Return each line from the items below that contains the word "Program", treating uppercase and lowercase letters as different.

[RECORD EXTRACTS]

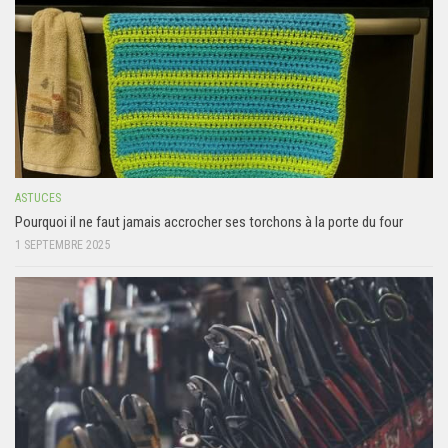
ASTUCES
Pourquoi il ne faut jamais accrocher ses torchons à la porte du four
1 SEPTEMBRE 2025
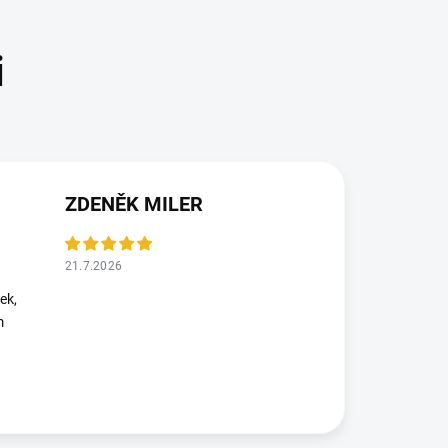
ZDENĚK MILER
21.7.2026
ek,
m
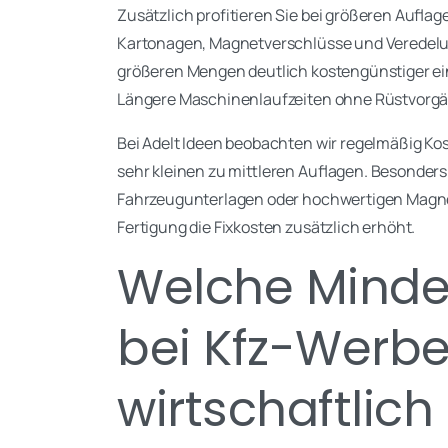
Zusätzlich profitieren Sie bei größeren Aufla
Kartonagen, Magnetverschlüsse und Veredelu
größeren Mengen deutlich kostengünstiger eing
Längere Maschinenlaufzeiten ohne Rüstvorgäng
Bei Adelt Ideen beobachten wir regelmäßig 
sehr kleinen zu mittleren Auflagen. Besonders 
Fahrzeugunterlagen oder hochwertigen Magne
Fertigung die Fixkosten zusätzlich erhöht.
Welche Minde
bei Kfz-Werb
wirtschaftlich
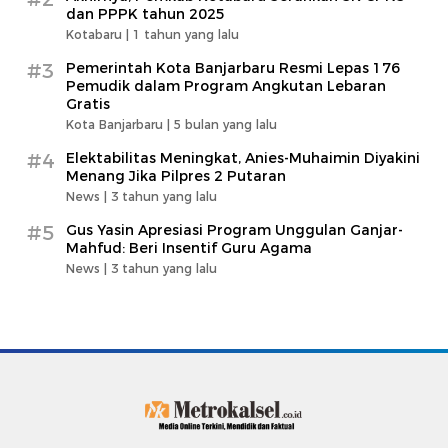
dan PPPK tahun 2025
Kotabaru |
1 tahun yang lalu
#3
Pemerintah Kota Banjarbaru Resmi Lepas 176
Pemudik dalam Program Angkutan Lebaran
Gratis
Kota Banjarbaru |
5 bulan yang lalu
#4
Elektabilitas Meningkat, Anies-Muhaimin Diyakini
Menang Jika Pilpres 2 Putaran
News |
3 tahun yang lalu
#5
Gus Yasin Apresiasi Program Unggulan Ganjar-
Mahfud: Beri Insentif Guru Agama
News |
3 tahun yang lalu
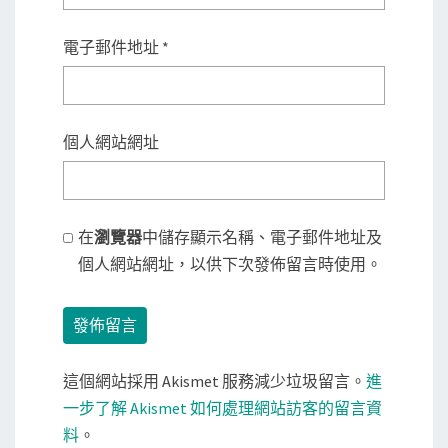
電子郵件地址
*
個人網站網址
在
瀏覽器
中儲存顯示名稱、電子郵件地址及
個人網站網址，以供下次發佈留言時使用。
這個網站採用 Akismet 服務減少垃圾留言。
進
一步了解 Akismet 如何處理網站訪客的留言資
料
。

[/RECORD EXTRACTS]
[RECORD EXTRACTS]

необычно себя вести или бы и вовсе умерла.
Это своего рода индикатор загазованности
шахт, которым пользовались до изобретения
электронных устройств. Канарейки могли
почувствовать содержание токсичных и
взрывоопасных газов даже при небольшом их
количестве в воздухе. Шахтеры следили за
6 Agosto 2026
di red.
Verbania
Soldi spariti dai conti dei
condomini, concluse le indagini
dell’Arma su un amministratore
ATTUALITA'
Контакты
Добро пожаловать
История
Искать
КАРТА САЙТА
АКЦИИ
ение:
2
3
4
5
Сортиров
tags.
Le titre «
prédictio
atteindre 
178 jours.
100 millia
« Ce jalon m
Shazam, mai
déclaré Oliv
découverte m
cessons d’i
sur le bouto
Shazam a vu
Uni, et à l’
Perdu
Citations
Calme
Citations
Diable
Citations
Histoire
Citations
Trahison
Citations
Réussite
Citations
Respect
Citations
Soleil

[/RECORD EXTRACTS]

**EXERCISE RESULT**
Pemudik dalam Program Angkutan Lebaran
Gus Yasin Apresiasi Program Unggulan Ganjar-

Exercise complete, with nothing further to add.